MSP Today: How can I tell if the threat is touching anything important, like our source code?

Parrella: This is exactly the visibility that agents on endpoints provide, both on and off the network. As quickly as the agents can be deployed, we can detect and stop advanced cyber threat as it unfolds in real time to prevent exfiltration of sensitive data. To do this effectively, you need to have visibility within the context of a wide range of system events, at the application, network, data and operating system level, and you need to be able to see different event types, for example, files being moved to unsecure FTP servers or mail servers, or into a cloud like Dropbox (News - Alert), and you need awareness of which data is classified and how.

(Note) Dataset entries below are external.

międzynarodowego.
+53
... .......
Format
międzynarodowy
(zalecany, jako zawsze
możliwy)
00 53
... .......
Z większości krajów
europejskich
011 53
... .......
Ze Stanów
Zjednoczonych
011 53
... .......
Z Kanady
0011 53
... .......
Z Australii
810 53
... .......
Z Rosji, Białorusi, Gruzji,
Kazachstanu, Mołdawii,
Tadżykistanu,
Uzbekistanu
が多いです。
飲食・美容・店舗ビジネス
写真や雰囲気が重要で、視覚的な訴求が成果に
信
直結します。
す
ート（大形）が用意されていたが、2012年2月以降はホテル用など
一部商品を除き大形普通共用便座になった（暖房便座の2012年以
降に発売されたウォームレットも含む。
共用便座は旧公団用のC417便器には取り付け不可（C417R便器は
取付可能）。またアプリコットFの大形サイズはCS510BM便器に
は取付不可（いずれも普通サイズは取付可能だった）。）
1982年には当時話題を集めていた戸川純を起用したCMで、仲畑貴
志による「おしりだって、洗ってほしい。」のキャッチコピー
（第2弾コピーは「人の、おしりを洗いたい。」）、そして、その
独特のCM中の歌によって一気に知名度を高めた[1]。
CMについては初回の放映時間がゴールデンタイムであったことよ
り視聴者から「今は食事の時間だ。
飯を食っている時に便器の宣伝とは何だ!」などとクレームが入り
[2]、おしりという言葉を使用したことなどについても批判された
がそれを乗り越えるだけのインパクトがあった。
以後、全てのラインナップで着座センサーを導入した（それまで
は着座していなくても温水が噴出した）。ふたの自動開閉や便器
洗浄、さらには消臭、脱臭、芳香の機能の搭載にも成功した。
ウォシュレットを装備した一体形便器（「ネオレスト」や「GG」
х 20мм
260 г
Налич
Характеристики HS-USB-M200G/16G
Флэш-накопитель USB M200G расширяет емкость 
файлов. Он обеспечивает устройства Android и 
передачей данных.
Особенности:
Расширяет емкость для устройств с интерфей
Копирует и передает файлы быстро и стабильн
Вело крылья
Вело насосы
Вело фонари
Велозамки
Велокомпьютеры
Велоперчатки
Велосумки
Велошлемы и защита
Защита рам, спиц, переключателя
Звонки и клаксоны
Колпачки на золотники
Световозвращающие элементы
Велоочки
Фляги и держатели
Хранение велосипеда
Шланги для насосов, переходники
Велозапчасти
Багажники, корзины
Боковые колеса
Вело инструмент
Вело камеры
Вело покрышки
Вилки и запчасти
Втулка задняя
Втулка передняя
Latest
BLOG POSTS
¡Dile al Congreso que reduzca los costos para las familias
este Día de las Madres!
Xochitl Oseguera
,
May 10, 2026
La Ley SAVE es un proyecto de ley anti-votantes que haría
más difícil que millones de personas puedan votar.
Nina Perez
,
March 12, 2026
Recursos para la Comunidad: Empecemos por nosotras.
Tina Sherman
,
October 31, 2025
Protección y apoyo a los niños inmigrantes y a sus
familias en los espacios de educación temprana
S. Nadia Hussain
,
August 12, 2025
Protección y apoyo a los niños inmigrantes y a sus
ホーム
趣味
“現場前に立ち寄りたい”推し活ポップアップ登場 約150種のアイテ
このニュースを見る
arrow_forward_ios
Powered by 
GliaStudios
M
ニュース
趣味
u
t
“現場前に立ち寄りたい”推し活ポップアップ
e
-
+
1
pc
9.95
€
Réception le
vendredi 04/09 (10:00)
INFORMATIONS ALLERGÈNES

But visibility is only part of the equation. Once you know something critical is underway, you need to be able and analyze those threats in real-time to determine what should be done about them and then centralize that intelligence and potentially export it to a SIEM tool. Then there is the action to prevent threats by issuing containment controls. You can block a file from exfiltration, automatically encrypt it and so on. And you need to be able to do this across all platforms and environments – on the network, in the cloud, virtual and online/offline. It's heavy lifting most companies don't want to do, which is why they are vulnerable in the first place.

MSP Today: Where does this type of service fit in the landscape of threat protection technologies? How does it work with my other cyber tools?

Parrella: We're complementary with sandboxes, proxies, firewalls, anti-virus and the like because you can use the threat information from these sources at the network level in order to put our controls in place. You can confirm threats, for example, those that may be partially detected, and further illuminate what an attacker is doing and with what applications, files, drives, data and so on. This helps greatly to reduce false positives. Then you can deploy protections if the threat is inside or outside the network and have those protections hit all machines – even if they're off network.